§ Your task
Output the material exactly, line by line.

§ Data records

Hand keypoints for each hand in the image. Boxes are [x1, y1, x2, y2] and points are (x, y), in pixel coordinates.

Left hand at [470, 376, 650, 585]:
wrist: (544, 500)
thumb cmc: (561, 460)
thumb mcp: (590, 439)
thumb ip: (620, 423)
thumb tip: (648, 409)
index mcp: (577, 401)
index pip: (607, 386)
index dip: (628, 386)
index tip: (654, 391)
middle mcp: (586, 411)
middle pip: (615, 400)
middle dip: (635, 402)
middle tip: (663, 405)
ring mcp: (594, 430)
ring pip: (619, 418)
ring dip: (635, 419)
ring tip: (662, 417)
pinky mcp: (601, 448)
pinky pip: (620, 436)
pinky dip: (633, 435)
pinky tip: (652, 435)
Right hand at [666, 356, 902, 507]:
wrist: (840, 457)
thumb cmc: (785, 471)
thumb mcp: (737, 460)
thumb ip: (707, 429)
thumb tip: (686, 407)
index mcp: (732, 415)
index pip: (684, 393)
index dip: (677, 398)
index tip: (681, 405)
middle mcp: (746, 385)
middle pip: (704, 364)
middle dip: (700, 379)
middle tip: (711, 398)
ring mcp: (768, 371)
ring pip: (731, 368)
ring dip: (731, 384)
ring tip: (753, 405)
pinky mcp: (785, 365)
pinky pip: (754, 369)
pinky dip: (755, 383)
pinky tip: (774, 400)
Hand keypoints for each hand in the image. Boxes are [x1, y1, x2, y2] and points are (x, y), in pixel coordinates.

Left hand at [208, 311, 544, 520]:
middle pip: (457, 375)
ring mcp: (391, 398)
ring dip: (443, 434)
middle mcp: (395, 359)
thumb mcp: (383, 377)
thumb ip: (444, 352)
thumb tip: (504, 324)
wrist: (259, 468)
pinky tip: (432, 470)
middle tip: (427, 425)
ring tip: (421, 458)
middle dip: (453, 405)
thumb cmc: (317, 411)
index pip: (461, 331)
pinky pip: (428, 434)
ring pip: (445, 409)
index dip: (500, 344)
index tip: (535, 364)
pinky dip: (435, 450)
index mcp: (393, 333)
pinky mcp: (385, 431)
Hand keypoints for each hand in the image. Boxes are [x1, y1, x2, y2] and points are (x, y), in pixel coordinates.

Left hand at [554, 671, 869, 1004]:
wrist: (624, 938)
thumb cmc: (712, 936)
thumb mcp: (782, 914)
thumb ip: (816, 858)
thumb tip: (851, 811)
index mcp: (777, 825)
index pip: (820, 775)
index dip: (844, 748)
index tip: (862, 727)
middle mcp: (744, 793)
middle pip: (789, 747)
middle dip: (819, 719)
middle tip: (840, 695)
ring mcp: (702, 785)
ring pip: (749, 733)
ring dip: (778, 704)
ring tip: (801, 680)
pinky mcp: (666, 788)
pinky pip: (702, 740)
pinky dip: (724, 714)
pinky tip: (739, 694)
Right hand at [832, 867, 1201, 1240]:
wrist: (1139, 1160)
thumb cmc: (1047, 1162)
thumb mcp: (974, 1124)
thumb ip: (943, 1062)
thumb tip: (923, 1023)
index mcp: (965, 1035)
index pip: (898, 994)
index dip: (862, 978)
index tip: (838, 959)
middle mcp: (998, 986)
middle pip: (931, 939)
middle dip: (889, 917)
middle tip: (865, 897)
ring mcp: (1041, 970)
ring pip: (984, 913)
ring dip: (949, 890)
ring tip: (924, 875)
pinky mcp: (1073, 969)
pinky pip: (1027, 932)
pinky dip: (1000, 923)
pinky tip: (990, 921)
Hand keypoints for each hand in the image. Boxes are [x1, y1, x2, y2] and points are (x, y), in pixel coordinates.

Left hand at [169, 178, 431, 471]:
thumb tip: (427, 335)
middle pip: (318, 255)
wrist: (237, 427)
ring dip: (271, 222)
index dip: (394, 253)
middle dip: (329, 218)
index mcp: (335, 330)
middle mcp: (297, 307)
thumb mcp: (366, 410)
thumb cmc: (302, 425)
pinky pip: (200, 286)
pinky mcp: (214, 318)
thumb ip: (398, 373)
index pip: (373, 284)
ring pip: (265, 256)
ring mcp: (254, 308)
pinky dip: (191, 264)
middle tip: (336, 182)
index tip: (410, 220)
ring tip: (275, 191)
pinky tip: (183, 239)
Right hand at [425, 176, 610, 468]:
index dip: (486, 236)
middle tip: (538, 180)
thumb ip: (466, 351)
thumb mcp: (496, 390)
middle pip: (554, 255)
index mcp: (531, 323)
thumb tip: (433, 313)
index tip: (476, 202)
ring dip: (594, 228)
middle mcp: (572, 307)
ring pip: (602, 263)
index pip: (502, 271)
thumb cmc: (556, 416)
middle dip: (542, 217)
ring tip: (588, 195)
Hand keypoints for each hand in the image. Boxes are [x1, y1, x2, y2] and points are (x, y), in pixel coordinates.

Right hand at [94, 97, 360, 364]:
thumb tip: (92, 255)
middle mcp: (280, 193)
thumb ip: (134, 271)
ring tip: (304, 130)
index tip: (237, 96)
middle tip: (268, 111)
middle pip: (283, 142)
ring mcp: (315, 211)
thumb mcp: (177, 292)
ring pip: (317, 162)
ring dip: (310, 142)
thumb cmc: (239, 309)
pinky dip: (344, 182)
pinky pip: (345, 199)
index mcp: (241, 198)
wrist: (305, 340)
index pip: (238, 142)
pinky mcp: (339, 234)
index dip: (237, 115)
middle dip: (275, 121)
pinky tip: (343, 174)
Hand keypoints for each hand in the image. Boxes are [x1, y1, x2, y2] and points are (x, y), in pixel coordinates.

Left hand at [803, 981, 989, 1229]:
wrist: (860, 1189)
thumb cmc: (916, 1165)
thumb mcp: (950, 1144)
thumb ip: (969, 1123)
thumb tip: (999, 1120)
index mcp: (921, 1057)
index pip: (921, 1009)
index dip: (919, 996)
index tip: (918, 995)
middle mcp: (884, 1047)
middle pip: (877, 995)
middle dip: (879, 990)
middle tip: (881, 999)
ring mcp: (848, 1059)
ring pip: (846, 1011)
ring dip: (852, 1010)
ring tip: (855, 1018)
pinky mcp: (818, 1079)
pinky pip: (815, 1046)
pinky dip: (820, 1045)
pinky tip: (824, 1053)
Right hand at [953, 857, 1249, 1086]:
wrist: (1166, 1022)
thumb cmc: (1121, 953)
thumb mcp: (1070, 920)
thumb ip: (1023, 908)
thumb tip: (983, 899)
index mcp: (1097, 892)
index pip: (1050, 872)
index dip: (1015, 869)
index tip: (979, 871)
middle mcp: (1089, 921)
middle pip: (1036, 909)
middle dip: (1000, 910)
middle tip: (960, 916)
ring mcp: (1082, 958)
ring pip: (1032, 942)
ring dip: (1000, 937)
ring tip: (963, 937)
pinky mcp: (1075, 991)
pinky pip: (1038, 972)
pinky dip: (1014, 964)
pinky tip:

§ Your solution
Hand keypoints for each hand in the image. Boxes are [x1, y1, x2, y2] and points are (x, y), in pixel coordinates.

Left hand at [470, 376, 650, 585]:
wrist: (544, 500)
thumb cmc: (561, 460)
thumb mcp: (590, 439)
thumb ip: (620, 423)
thumb tip: (648, 409)
index mcp: (577, 401)
index pip: (607, 386)
index dip: (628, 386)
index tip: (654, 391)
middle mcp: (586, 411)
middle pip: (615, 400)
middle dip: (635, 402)
middle tip: (663, 405)
ring mcp: (594, 430)
ring pip: (619, 418)
ring dip: (635, 419)
ring tip: (662, 417)
pinky mcp: (601, 448)
pinky pip: (620, 436)
pinky dip: (633, 435)
pinky tip: (652, 435)
Right hand at [666, 356, 902, 507]:
wrist: (840, 457)
thumb cmc: (785, 471)
thumb mcp: (737, 460)
thumb ip: (707, 429)
thumb tip: (686, 407)
index mcp: (732, 415)
index pip: (684, 393)
index dip: (677, 398)
index tip: (681, 405)
middle mcp: (746, 385)
middle pip: (704, 364)
middle dip: (700, 379)
middle tip: (711, 398)
ring mcp: (768, 371)
ring pip: (731, 368)
ring dip: (731, 384)
ring tip: (753, 405)
pinky mcp: (785, 365)
pinky pip: (754, 369)
pinky dip: (755, 383)
pinky tip: (774, 400)
Hand keypoints for each hand in the image. Boxes are [x1, y1, x2, y2] and points are (x, y), in pixel coordinates.

Left hand at [208, 311, 544, 520]:
middle pip: (457, 375)
ring mcp: (391, 398)
ring dip: (443, 434)
middle mcp: (395, 359)
thumb mcp: (383, 377)
thumb ip: (444, 352)
thumb tip: (504, 324)
wrist: (259, 468)
pinky tip: (432, 470)
middle tip: (427, 425)
ring tip: (421, 458)
middle dip: (453, 405)
thumb cmc: (317, 411)
index pip: (461, 331)
pinky pip: (428, 434)
ring pip: (445, 409)
index dip: (500, 344)
index tip: (535, 364)
pinky dip: (435, 450)
index mcp: (393, 333)
pinky mcp: (385, 431)
Hand keypoints for each hand in the image. Boxes are [x1, y1, x2, y2] and points are (x, y), in pixel coordinates.

Left hand at [554, 671, 869, 1004]:
wrist: (624, 938)
thumb cmc: (712, 936)
thumb mcp: (782, 914)
thumb ip: (816, 858)
thumb tip: (851, 811)
index mcp: (777, 825)
index pip: (820, 775)
index dip: (844, 748)
index tip: (862, 727)
middle mcp: (744, 793)
middle pip: (789, 747)
middle dip: (819, 719)
middle tip: (840, 695)
ring mcp: (702, 785)
ring pip: (749, 733)
ring dip: (778, 704)
ring tip: (801, 680)
pinky mcp: (666, 788)
pinky pip: (702, 740)
pinky dip: (724, 714)
pinky tip: (739, 694)
Right hand at [832, 867, 1201, 1240]:
wrist: (1139, 1160)
thumb cmc: (1047, 1162)
thumb mcp: (974, 1124)
thumb ip: (943, 1062)
thumb tip: (923, 1023)
index mcp: (965, 1035)
index pip: (898, 994)
index dip: (862, 978)
index tip: (838, 959)
middle mcp: (998, 986)
middle pip: (931, 939)
middle dip: (889, 917)
middle tip: (865, 897)
ring mcp: (1041, 970)
ring pip: (984, 913)
ring dip: (949, 890)
ring tip: (924, 875)
pinky mcp: (1073, 969)
pinky pip: (1027, 932)
pinky dip: (1000, 923)
pinky tip: (990, 921)
Hand keypoints for each hand in the image. Boxes are [x1, y1, x2, y2] and points are (x, y), in pixel coordinates.

Left hand at [169, 178, 431, 471]:
thumb tip: (427, 335)
middle pip: (318, 255)
wrist: (237, 427)
ring dip: (271, 222)
index dip: (394, 253)
middle dip: (329, 218)
index mcp: (335, 330)
middle mcp: (297, 307)
thumb mcp: (366, 410)
thumb cmc: (302, 425)
pinky pip: (200, 286)
pinky mcp: (214, 318)
thumb ip: (398, 373)
index pip: (373, 284)
ring pip: (265, 256)
ring mcp: (254, 308)
pinky dip: (191, 264)
middle tip: (336, 182)
index tip: (410, 220)
ring tip: (275, 191)
pinky tip: (183, 239)
Right hand at [425, 176, 610, 468]:
index dip: (486, 236)
middle tip: (538, 180)
thumb ip: (466, 351)
thumb mcp: (496, 390)
middle pip: (554, 255)
index mcp: (531, 323)
thumb tip: (433, 313)
index tip: (476, 202)
ring dip: (594, 228)
middle mcp: (572, 307)
ring pip: (602, 263)
index pip: (502, 271)
thumb cmc: (556, 416)
middle dip: (542, 217)
ring tip: (588, 195)
Hand keypoints for each hand in the image. Boxes are [x1, y1, x2, y2] and points are (x, y), in pixel coordinates.

Right hand at [94, 97, 360, 364]:
thumb tip: (92, 255)
middle mcp: (280, 193)
thumb ip: (134, 271)
ring tip: (304, 130)
index tip: (237, 96)
middle tip: (268, 111)
middle pip: (283, 142)
ring mcp: (315, 211)
thumb mcp: (177, 292)
ring pip: (317, 162)
ring dip: (310, 142)
thumb cmc: (239, 309)
pinky dip: (344, 182)
pinky pip: (345, 199)
index mcp: (241, 198)
wrist: (305, 340)
index pip: (238, 142)
pinky mcp: (339, 234)
index dip: (237, 115)
middle dip: (275, 121)
pinky tip: (343, 174)
Hand keypoints for each hand in the image. Boxes are [x1, y1, x2, y2] and points are (x, y), in pixel coordinates.

Left hand at [803, 981, 989, 1229]:
wrist: (860, 1189)
thumb cmc: (916, 1165)
thumb mcp: (950, 1144)
thumb ip: (969, 1123)
thumb tip: (999, 1120)
index mcp: (921, 1057)
index pip: (921, 1009)
index dip: (919, 996)
index tip: (918, 995)
middle mcp: (884, 1047)
middle pip: (877, 995)
middle dip: (879, 990)
middle tip: (881, 999)
ring mcp: (848, 1059)
ring pip: (846, 1011)
ring dip: (852, 1010)
ring tip: (855, 1018)
pinky mcp: (818, 1079)
pinky pip: (815, 1046)
pinky dip: (820, 1045)
pinky tip: (824, 1053)
Right hand at [953, 857, 1249, 1086]:
wrist: (1166, 1022)
thumb cmc: (1121, 953)
thumb mcp: (1070, 920)
thumb ip: (1023, 908)
thumb tip: (983, 899)
index mcp: (1097, 892)
index pip: (1050, 872)
index dip: (1015, 869)
index tip: (979, 871)
middle mcp: (1089, 921)
middle pip: (1036, 909)
middle dip: (1000, 910)
middle tip: (960, 916)
ring mcp: (1082, 958)
ring pip: (1032, 942)
ring dip: (1000, 937)
ring tip: (963, 937)
pinky mcp: (1075, 991)
pinky pip: (1038, 972)
pinky dip: (1014, 964)
pinky tip:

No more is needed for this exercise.